Hardy has no shortage of dialogue in Legend. He’s playing flip sides of a psychopathic coin: Reggie is a street fighter with a brain and a nose for business, operating a pub (and later a casino/nightclub) when he isn’t shaking down the locals; Ronnie, on the other hand, is in the loony bin as the film opens, sidelined with a rather acute cause of paranoid schizophrenia. None of that really matters to Reg, who strong-arms a shrink into giving Ronnie a clean bill of health.

In a surprise to no one—not even Reggie, if he’s being honest with himself—Ronnie’s mental problems are quite a bother for the brothers. Ronnie distrusts their business partners and Reggie’s girl, Frances (Emily Browning), in equal measure. Part of it is jealousy, a desire to keep the Kray boys together and separate from the world. Part of it is simple lunacy and a lack of self-control, as when Ronnie mounts the stage at their popular London nightclub, offending the regulars with a rambling, incoherent bit that threatens to turn violent at any moment.

Hardy’s performance as the twins is not exactly subtle—occasionally it calls to mind his semi-Vaudevillian turn in Bronson—but it is sublime. He fills both brothers with a unique vitality. Yes, the makeup he wears for each is slightly different. But you could grok which is which solely by watching their body movements and facial tics or listening to their drawls. Reggie’s puckish reserve and suave movements are quite the contrast to Ronnie’s blank-eyed, squinting madness and stooped shoulders.

As a character study of the Krays, Legend is a success. As a story of their rise and fall, however, it’s more hit-and-miss. We are frequently told that the Krays are "legendary" characters among London’s gangsters, their penchant for violence unmatched and their name whispered in fear. We occasionally see why that reputation was deserved: The scene in which the two Krays bluff and bully and batter their way out of a beating at the hands of a bunch of rival mobsters is alternately hilarious and cringe-inducingly brutal.

As far as their actual criminal exploits go, however, we are left wondering why, exactly, these guys were considered such towering figures.
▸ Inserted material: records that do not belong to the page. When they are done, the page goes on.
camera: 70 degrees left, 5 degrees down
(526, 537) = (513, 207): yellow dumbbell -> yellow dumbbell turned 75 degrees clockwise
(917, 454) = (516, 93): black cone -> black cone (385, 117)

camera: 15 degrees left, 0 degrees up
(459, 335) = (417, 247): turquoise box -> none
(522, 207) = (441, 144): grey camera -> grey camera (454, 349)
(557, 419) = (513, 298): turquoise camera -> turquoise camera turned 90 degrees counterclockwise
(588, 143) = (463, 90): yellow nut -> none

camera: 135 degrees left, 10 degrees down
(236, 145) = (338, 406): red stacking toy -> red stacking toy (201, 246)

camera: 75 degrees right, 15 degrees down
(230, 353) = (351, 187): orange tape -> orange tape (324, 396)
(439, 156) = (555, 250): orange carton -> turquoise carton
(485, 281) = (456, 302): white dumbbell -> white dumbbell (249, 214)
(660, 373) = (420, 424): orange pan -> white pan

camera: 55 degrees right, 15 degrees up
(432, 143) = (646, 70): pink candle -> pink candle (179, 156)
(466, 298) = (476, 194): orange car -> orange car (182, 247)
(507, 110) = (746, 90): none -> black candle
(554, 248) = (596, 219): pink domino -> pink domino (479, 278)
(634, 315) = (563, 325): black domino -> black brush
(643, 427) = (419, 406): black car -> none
Compare it with Goodfellas, Martin Scorsese’s classic tale of mob mayhem: We leave that film with a pretty decent sense of the various scams perpetrated by the Italian mobsters who ruled New York City, of the cigarette truck hijackings and the Lufthansa heist and the descent into drug-fueled madness. Legend never really manages to do the same.

I reference Goodfellas specifically because it feels as though writer/director Brian Helgeland was using Scorsese’s film as a template. It’s not just the episodic nature of the movie or the use of the girl who marries into a family of bad boys without knowing what she signed up for. It’s also the minutes-long shot that tracks Reggie and Frances hitting up Reggie’s club.

Whereas Scorsese’s famous tracking shots in Goodfellas introducing us to Paulie’s crew and taking us through the rear of the Copacabana conveyed a great deal of information—about Henry’s friends, about how he dealt with life, about his refusal to live as a schnook—and did so with some style and verve, the same shot in Legend feels static and unnecessary. The camera glides through the pub and then just sort of stops on a table, where Reggie puts a beating on a local deadbeat caught impinging on the Krays’ territory. And then the camera follows Reggie back to his table with Frances, where it just stops again. The shot is long but the payoff is minimal—he’s moving between worlds, you see: boyfriend and criminal, all in one—and it’s not even particularly impressively done. It’s just kind of, well, there.

Still, I’m willing to look past the sloppily episodic nature of the film and the fact that I don’t particularly care about the romantic relationship at its core. I simply can’t be bothered with such trivialities. Tom Hardy is just that good. He’s a legend in his own time.